Now, instead of writing books, I ghost blog for authors so they are freed up to write their books. I’m writing more than I ever did when I wrote books, and am getting paid a livable wage. It’s the best of both worlds, for me.
This is a tough one for me, Tamela. I didn’t face the question of whether to quit my day job because I was laid off 3 1/2 years ago. So, I’ve been job hunting and making ends meet with freelance work ever since. On top of that, I’m single so I don’t have a husband’s income or insurance to help out. Ack! Most of the time I try not to think about it because it stresses me out.
So my struggle is: Will I ever earn enough to make up for not having regular income? Should I keep trying to find a full-time position or concentrate on writing and pursuing more freelance opportunities?
All that said, though, God has taken such good care of me!
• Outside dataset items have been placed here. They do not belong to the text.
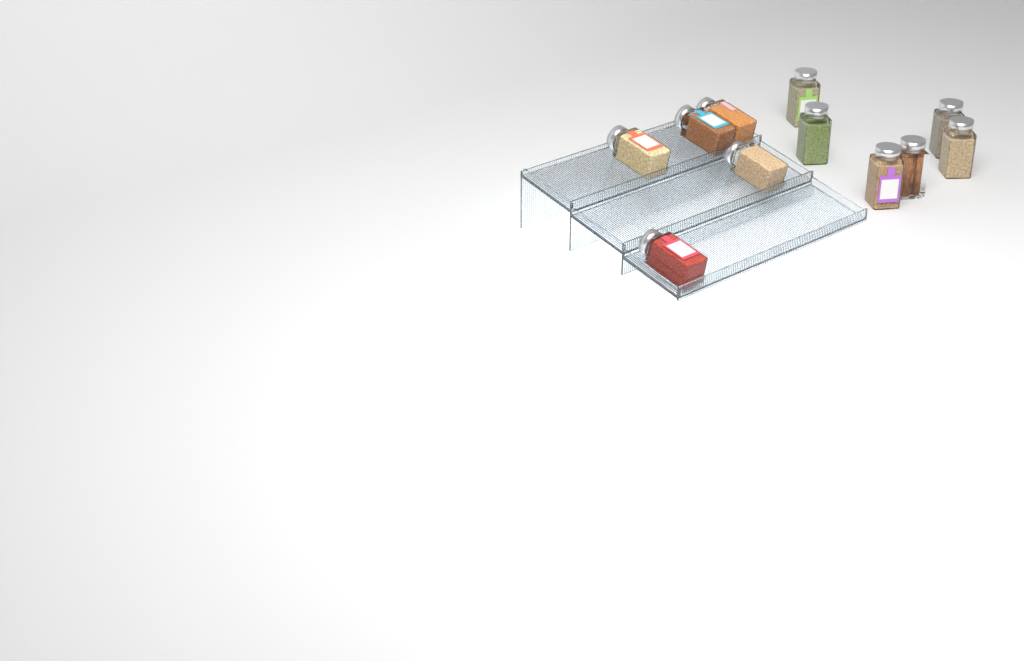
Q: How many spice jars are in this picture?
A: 11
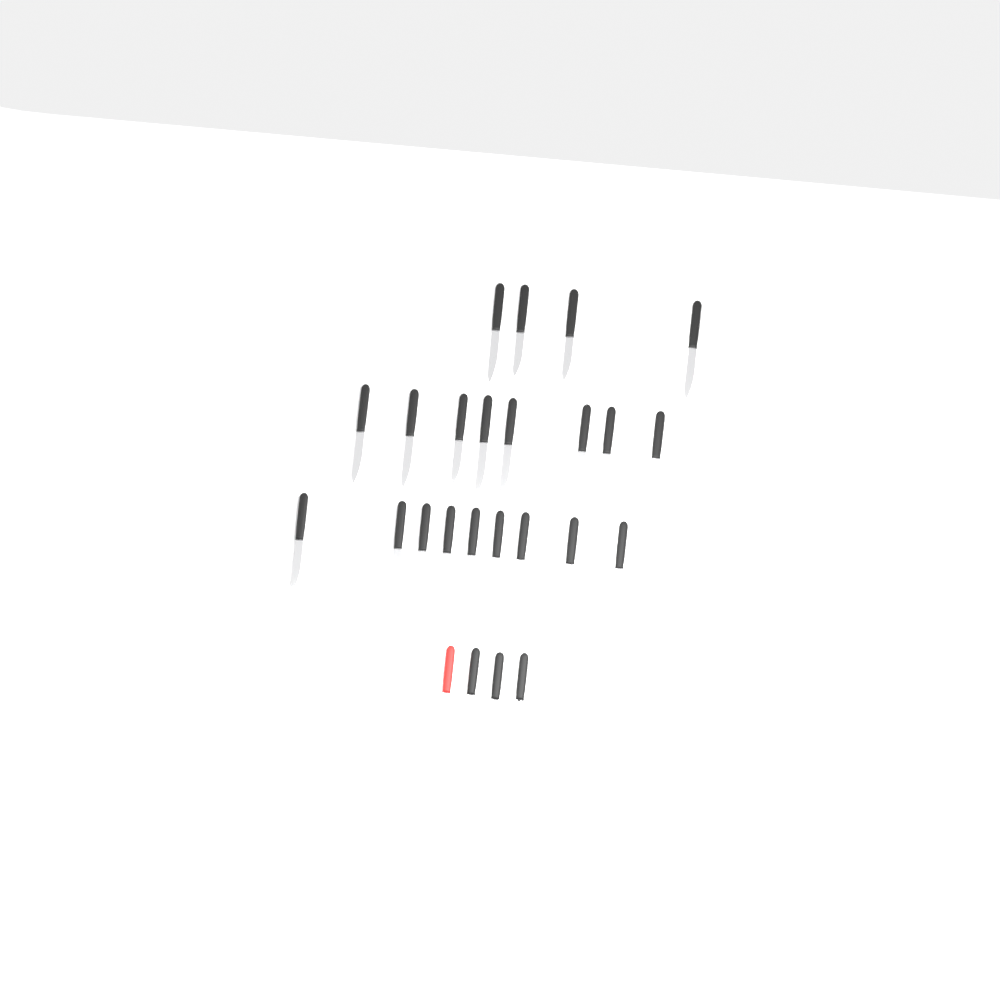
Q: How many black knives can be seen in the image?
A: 23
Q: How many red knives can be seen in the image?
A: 1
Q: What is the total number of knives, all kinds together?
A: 24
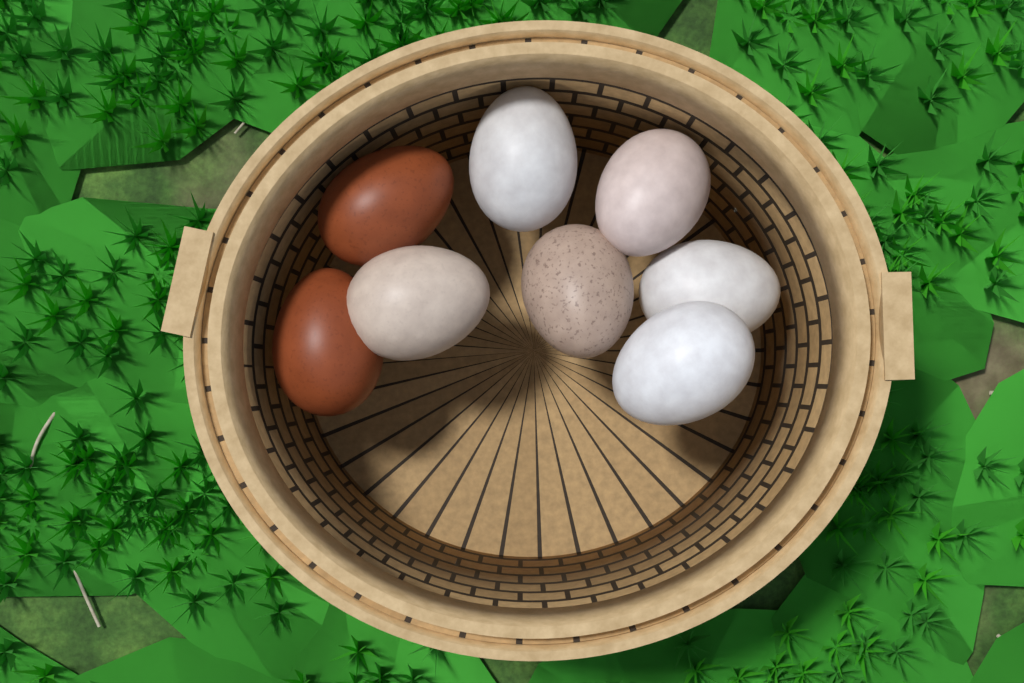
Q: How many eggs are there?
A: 8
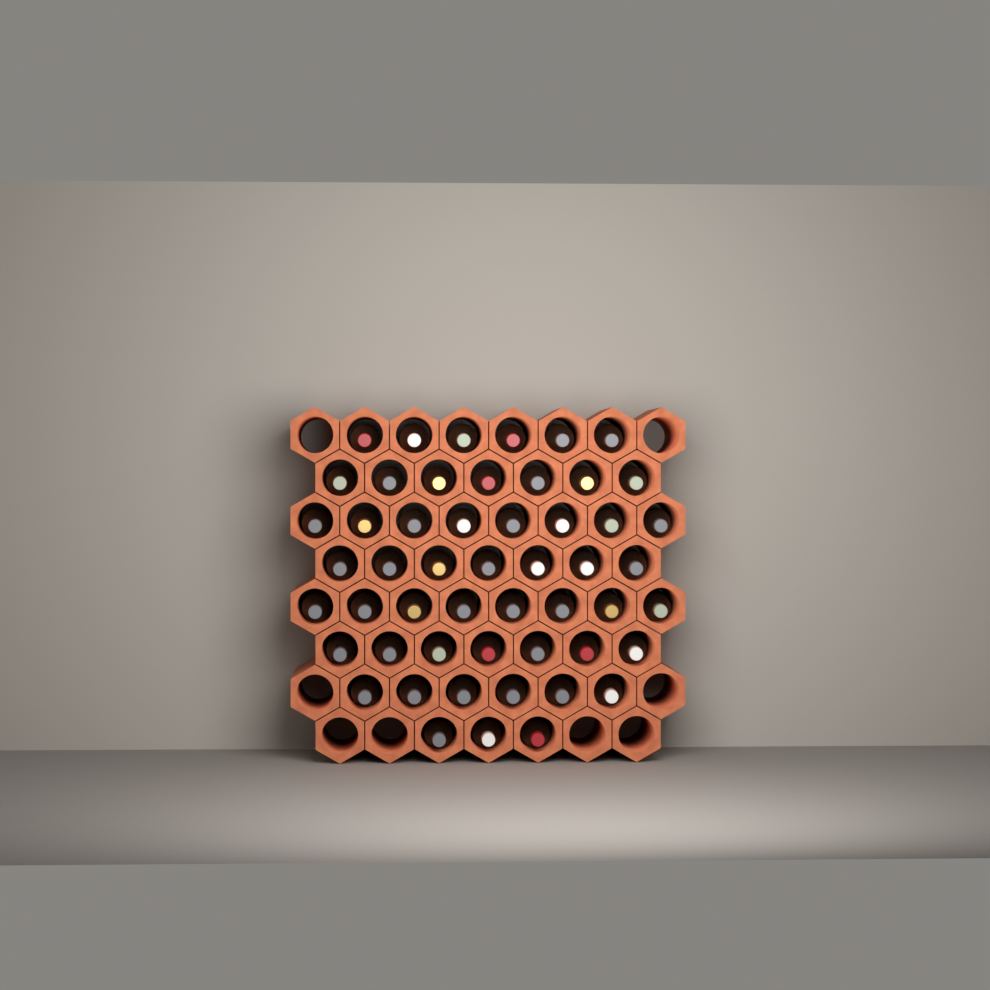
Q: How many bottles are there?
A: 52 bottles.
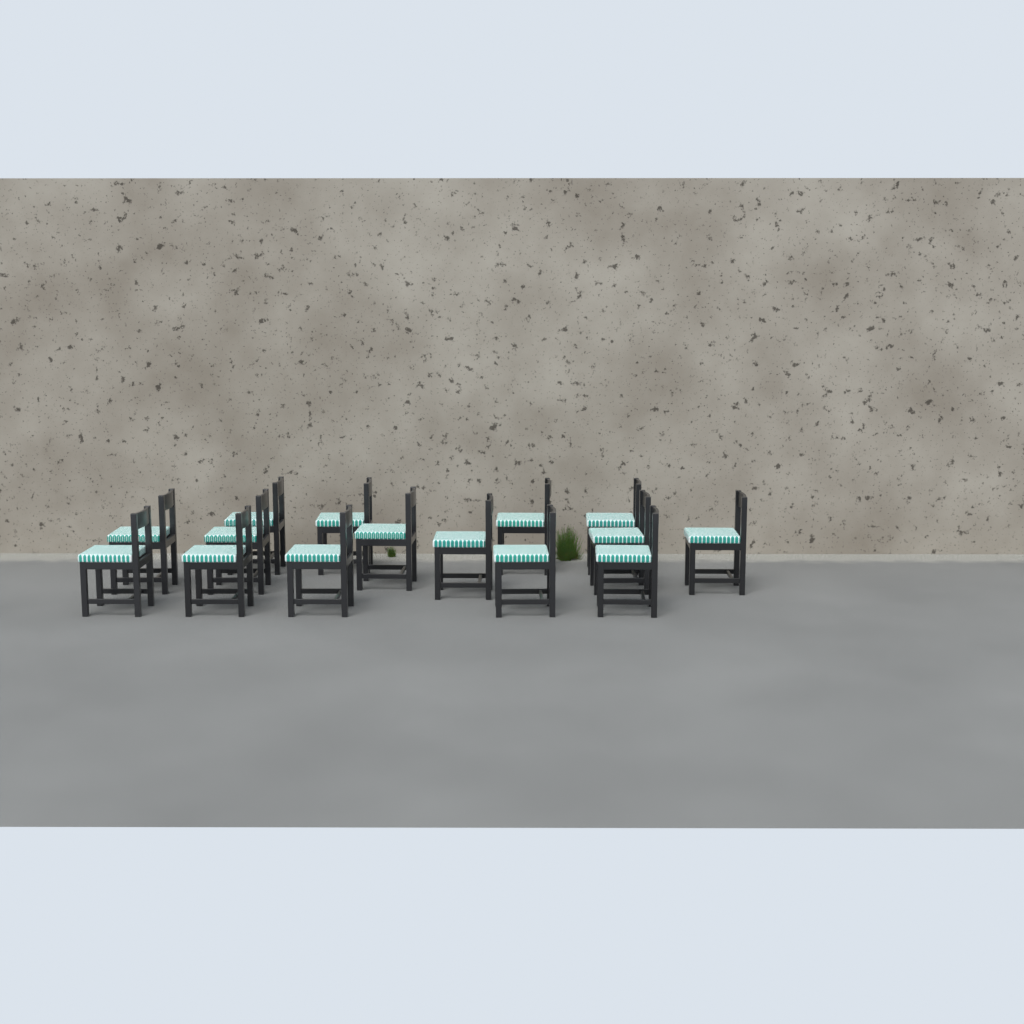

Plus, this time of unemployment led me/forced me to finish my novel, which is getting published this fall. And my sister and I are in the process of starting a manuscript editing and design business. If that wasn’t enough, I’ve been able to spend so much time with my family, making tons of memories a full-time job would have gotten in the way of.
Lord willing, I won’t have to go back to the daily workforce. For all the times I wondered why God put me in the difficult situation of being unemployed long-term, I can look back now and see His hands all over my life. Feels good!
This is a helpful list and it shows me I’m closer than I thought. The idea of irregular income doesn’t concern me, but the thought of inadequate income does!
Leslie G Nelson
For now I resolve this sticky issue by working a graveyard job that allows me almost uninterrupted time to write. but the dream of writing full-time is ever on my mind. And if writing is the dream, taxes and insurance are the nightmares, LOL!
Tamela Hancock Murray
Hi all: I have been away on travel but I really enjoyed reading the discussion and back and forth on this post. This is why we write this blog — to connect you with ourselves and with each other. Thank you so much for being part of our blog community!
Tamela, is it too much to ask for my book, if published, to pay off my student loans?… At least, that is what my wife and family are praying for!
I think it’s the ultimate dream for writers to financially sustain themselves while doing what they dream of. But (from my perspective) the reality of that happening seems very slim. I work three part-time jobs and am in grad school. So, I could only hope that my writing will help me quit one of those jobs! haha.